One test: assume they were (R) not (D). Would that make a difference to your opinion?

If Bush had had, what is it, 6 of his prospective appointees being tax evaders, would we say "oh well, they all do it, no biggie".

Corruption is a bipartisan problem. I blame the GOP for not holding the DNC's feet to the fire over this, because too many (R)s have their fingers in the cookie-jar, and they could get caught too. But I blame the DNC even more, as they were the ones who promised to end corruption. And as they can do end it too, easily, as by all accounts, they are responsible for most of it.

Now that "our guy" is safely in, maybe it's time MSM examined all - both sides - of politicians finances with 1/100 of the same scrutiny they gave to Palin, or even Joe the Plumber.

We could get real change. But I'm not holding my breath. Not while Nancy Pelosi's repeated claims about "500 MILLION JOBS LOST PER MONTH!!!" get a pass.

Can we forget the (R) and the (D), and just concentrate on ridding the US political system of the endemic "financial irregularities"? Can we remove the MAD doctrine of deterrance, where both sides won't go after the other because they're afraid they'll be found out too?

I would have felt the same if they were a D or an R.

I would, I think, probably have felt more aggravated and frustrated if they were an R under Bush because I was so aggravated and frustrated with Bush.

As for removing the hesitance to point to anyone else lest someone else point back at you (which was, of course, the very thing Polar did above, declaring that this is something we've all done), I think that's a much bigger issue and goes all the way back to the beginning of time. I'm no Bible scholar, but didn't Jesus say "Let he who is without sin among you cast the first stone?"

Perhaps what we should do with all of our elected officials is have a day like the one they do at libraries, where you can return all of your overdue books without penalty or censure - let's have a day where every elected official (or private citizen) can pay their back/over-due/taxes without penalty or censure and start with a clean slate in the next year.

Most of Bush's appointees were completely corrupt. But that didn't stop them from accepting their positions and being confirmed by the Senate.

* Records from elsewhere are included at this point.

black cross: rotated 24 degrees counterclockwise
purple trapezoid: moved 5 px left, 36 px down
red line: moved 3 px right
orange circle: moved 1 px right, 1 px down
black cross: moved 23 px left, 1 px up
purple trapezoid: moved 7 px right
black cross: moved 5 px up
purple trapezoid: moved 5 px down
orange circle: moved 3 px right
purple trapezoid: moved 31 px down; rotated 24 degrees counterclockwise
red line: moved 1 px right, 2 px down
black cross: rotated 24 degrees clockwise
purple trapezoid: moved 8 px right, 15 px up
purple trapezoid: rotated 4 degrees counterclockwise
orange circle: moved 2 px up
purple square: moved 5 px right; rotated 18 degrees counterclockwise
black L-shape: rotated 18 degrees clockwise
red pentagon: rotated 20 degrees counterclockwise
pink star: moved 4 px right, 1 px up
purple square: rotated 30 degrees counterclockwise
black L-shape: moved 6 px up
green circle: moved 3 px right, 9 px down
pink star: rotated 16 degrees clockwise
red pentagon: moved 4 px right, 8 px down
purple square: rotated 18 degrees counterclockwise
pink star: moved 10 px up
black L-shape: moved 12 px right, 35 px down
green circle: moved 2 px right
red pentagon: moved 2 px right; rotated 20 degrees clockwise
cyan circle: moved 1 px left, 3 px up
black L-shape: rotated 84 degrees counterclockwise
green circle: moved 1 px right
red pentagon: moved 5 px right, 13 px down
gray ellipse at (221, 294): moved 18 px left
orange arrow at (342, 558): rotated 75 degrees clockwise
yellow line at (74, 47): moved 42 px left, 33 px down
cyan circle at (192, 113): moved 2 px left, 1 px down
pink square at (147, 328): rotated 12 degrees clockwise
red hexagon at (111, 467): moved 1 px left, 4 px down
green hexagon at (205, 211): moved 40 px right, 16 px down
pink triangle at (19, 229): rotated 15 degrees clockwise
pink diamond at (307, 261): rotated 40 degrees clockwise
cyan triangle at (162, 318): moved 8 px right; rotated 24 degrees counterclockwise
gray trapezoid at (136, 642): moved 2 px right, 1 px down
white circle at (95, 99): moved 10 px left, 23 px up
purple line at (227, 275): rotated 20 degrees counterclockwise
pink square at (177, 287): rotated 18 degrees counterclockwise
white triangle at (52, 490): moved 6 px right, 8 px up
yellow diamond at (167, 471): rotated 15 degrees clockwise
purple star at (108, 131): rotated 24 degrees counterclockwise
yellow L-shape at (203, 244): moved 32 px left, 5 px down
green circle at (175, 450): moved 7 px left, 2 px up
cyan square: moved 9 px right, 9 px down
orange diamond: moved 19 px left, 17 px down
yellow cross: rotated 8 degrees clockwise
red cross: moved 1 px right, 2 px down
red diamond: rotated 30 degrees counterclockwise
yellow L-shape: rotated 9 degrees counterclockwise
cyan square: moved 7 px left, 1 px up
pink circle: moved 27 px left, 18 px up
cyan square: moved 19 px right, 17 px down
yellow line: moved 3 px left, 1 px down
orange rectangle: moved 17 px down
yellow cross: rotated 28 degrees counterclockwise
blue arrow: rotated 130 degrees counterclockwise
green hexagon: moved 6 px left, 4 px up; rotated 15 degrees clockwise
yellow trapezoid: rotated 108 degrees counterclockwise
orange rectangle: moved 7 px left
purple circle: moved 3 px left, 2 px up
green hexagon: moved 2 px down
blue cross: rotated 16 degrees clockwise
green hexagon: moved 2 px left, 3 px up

The equivalency you're proposing is false.

I don't know if Daschle's tax oversight was intentional or a mistake, but Daschle is responsible for making sure that his taxes are "reasonably" correct.

(I say "reasonably" because there are times when an accountant can honestly frame a situation one way, and the IRS insists on framing it another. It may not seem good process for the correctness of a tax bill to depend upon the subjectivity of the IRS, but sometimes it does, and that is why tax courts are necessary. But my point is that a politician, any citizen in fact, can do his/her taxes with utmost diligence, and it is still possible that questions and challenges may come up.)

What I am more disappointed about is this: I think the tax problem was Daschle's problem, not Obama's. And thus I think Obama was overly-conciliatory when he said, "I screwed up." Obama did not do Daschle's taxes for him, nor is it the duty of the President to do a beforehand audit of every nominee's taxes all the way back to the day that nominee earned their first dollar. This was just the hard knocks of governing, it was not Obama making a "mistake" he could have reasonably avoided. Obama should just move on and find a new appointee, not spend time apologizing.

I didn't think he was apologizing for Daschle's unpaid taxes. I think he was apologizing for not having vetted Daschle well enough to ensure that his nominee would get affirmed.

And Obama, from what I've seen, goes with "the buck stops here" in a way we haven't seen in a very long time. No matter what, it's on him. If his people screw up, it still reflects on him.

And I think it was for that reason that he apologized.

I am kinda glad they found out about daschle. Appointing him was as clear a signal as any that Obama had no intention to reform health care.